While Hawaii is often ranked as one of the healthiest states in the nation, due to the high percentage of people who swim, surf, run, and bike all year round, the reality is more complicated. The state has one of the highest rates of diabetes in the nation, and the problem is especially acute among the native Hawaiian population. Hawaii also has one of the highest rates of crystal methamphetamine abuse in the country.
5. The struggle for Hawaiian sovereignty is alive and well.
Americans take for granted the fact that Hawaii is a state. We can fly there without a passport. We see familiar stores, such as Starbucks and Target. We can get on the internet. Our mobile phones work. Despite the exotic, tropical atmosphere, we immediately know we’re still in the good ol’ US of A.
But Hawaii’s statehood is, in fact, a contested area, and Hawaiian sovereignty movement groups have gained momentum in the last few decades.

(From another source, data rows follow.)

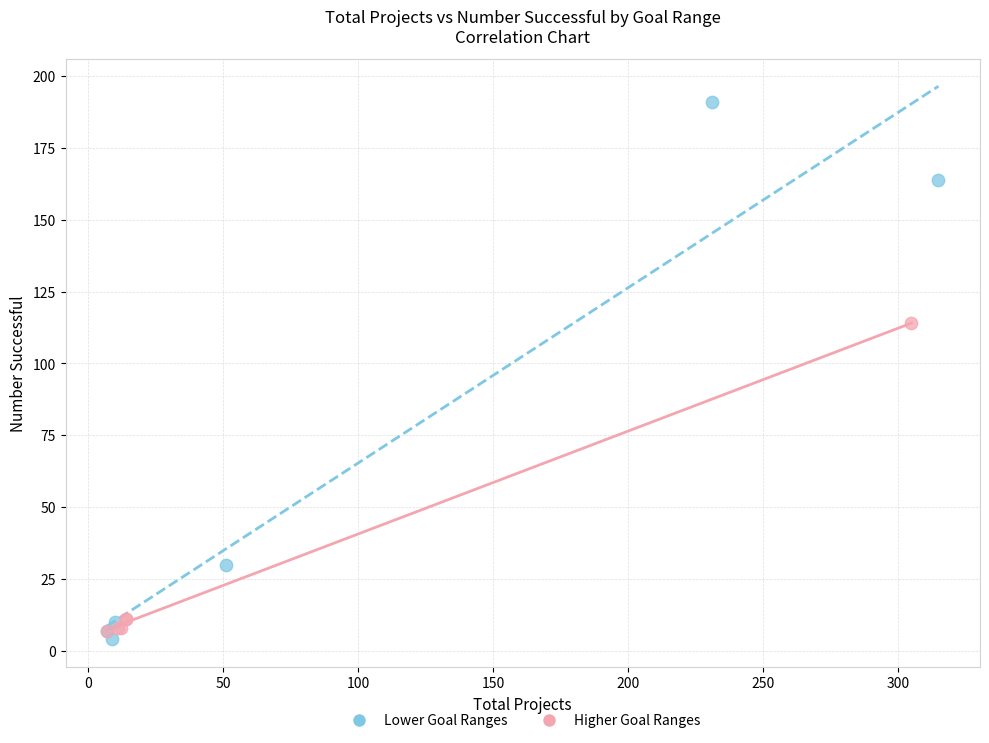

Which series reaches the minimum Y coordinate?

Lower Goal Ranges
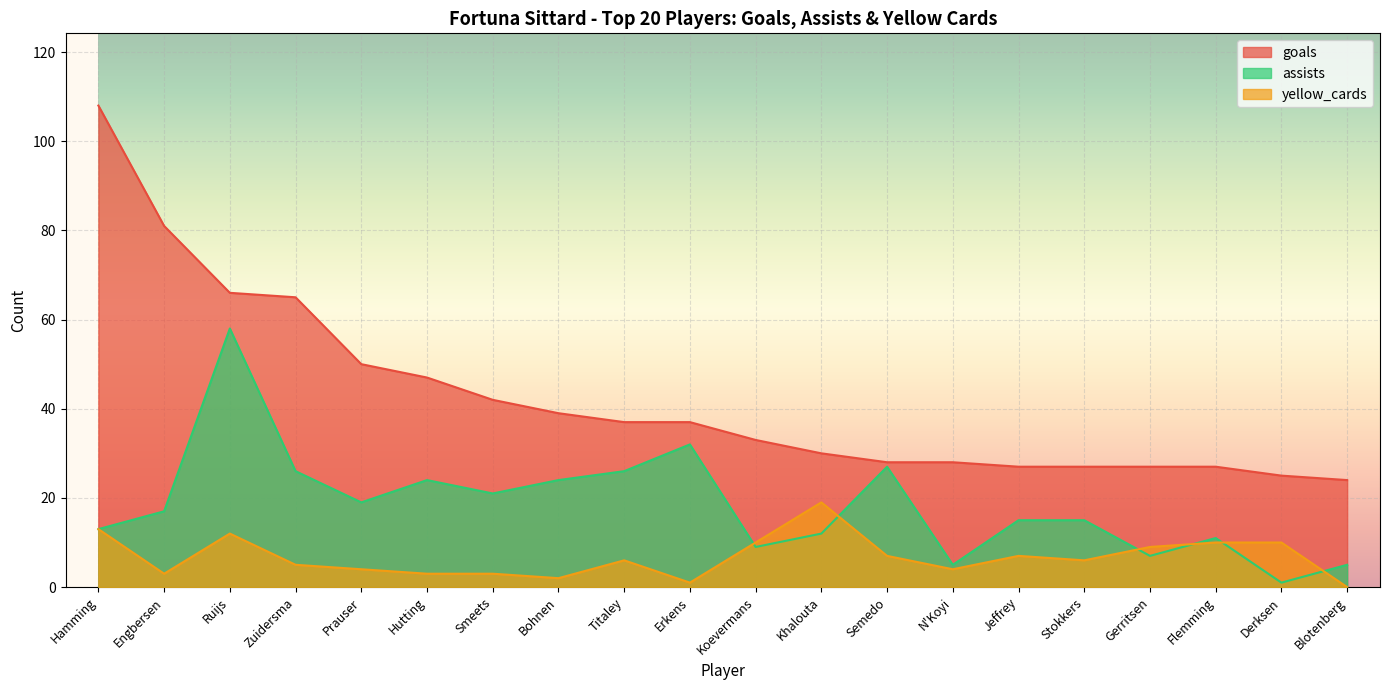

True or false: yellow_cards and goals cross at least once.

False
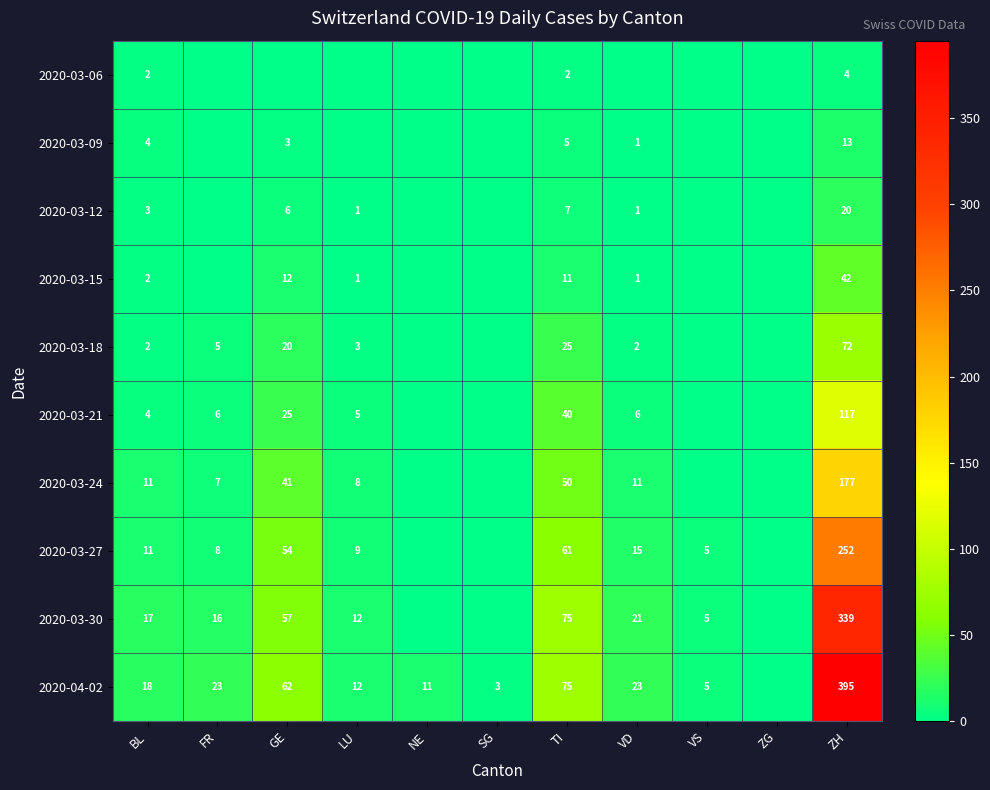

Is it true that 2020-03-21 equals 6 at VD?

True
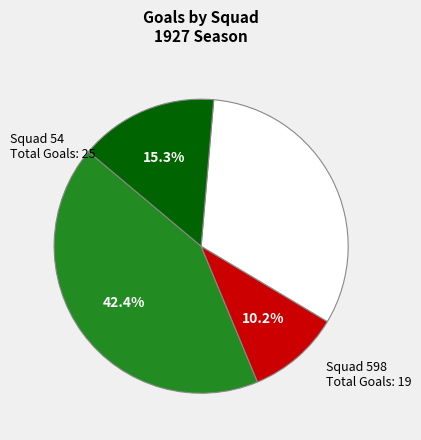

Does any single category account for the majority?

No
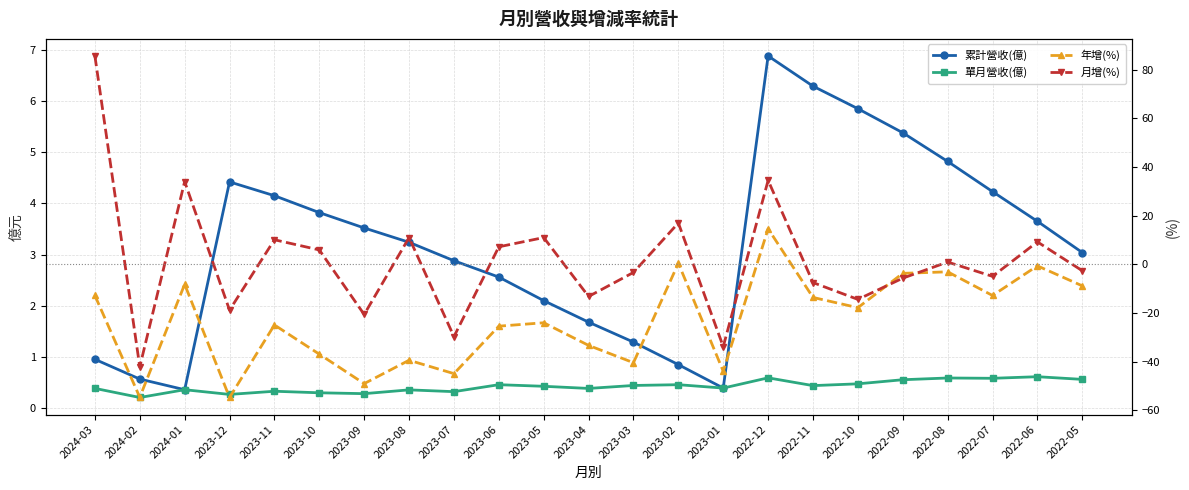

Reading left to right, transcribe all the data shown in this chart.

累計營收(億): 1.0	0.6	0.4	4.4	4.2	3.8	3.5	3.2	2.9	2.6	2.1	1.7	1.3	0.8	0.4	6.9	6.3	5.8	5.4	4.8	4.2	3.6	3.0
單月營收(億): 0.4	0.2	0.4	0.3	0.3	0.3	0.3	0.4	0.3	0.5	0.4	0.4	0.4	0.5	0.4	0.6	0.4	0.5	0.6	0.6	0.6	0.6	0.6
年增(%): -12.8	-54.6	-8.2	-54.7	-24.9	-36.9	-49.0	-39.4	-44.9	-25.4	-24.0	-33.3	-40.4	0.5	-43.9	14.6	-13.6	-17.8	-3.7	-3.1	-12.8	-0.6	-8.8
月增(%): 85.6	-42.1	34.0	-18.8	10.1	5.9	-20.6	11.0	-29.7	7.2	11.0	-13.2	-3.3	17.0	-33.8	34.5	-7.5	-14.4	-5.7	0.9	-4.9	9.2	-2.6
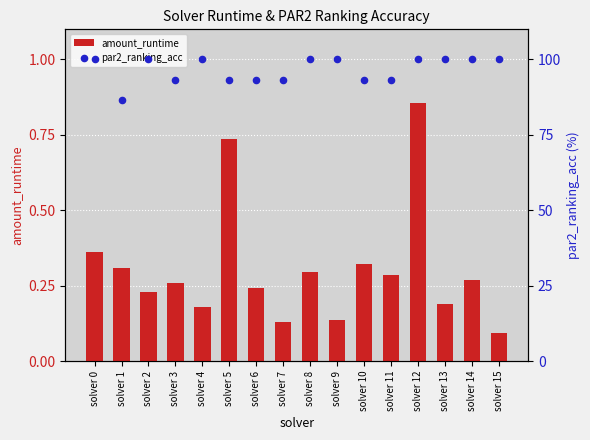

At how many categories does at least one series exceed 89?

15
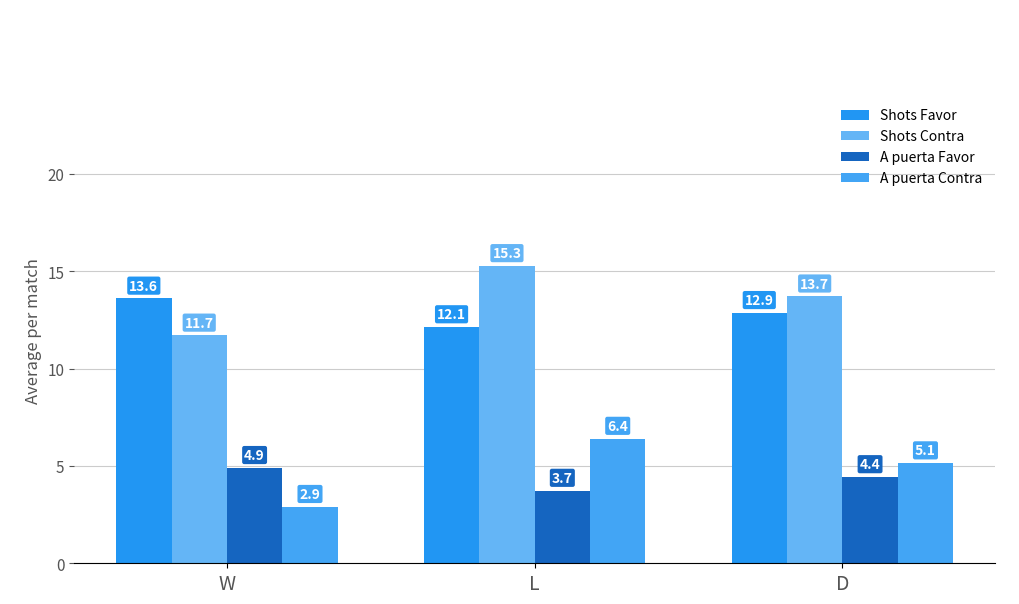

Reading left to right, extract all data points from this chart.

Shots Favor: W=13.6	L=12.1	D=12.9
Shots Contra: W=11.7	L=15.3	D=13.7
A puerta Favor: W=4.9	L=3.7	D=4.4
A puerta Contra: W=2.9	L=6.4	D=5.1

They argue that the United States illegally overthrew Hawaii’s sovereign queen in 1893, beginning a military occupation that culminated in the islands becoming the 50th US state in 1959. Although the sovereignty groups don’t agree on all points, they generally view the US as an occupier or colonizer of the islands. Many advocate for self-determination and self-governance, either for Hawaii as an independent nation or for people with native Hawaiian ancestry as a nation within a nation.
While it is unclear what the outcomes of this movement will be, it is important for all of us who visit Hawaii or call it our home to be respectful of the grievances of the Hawaiian people, and to recognize the violent history that made it possible for us to, for better or worse, enjoy our soy lattes on the beach.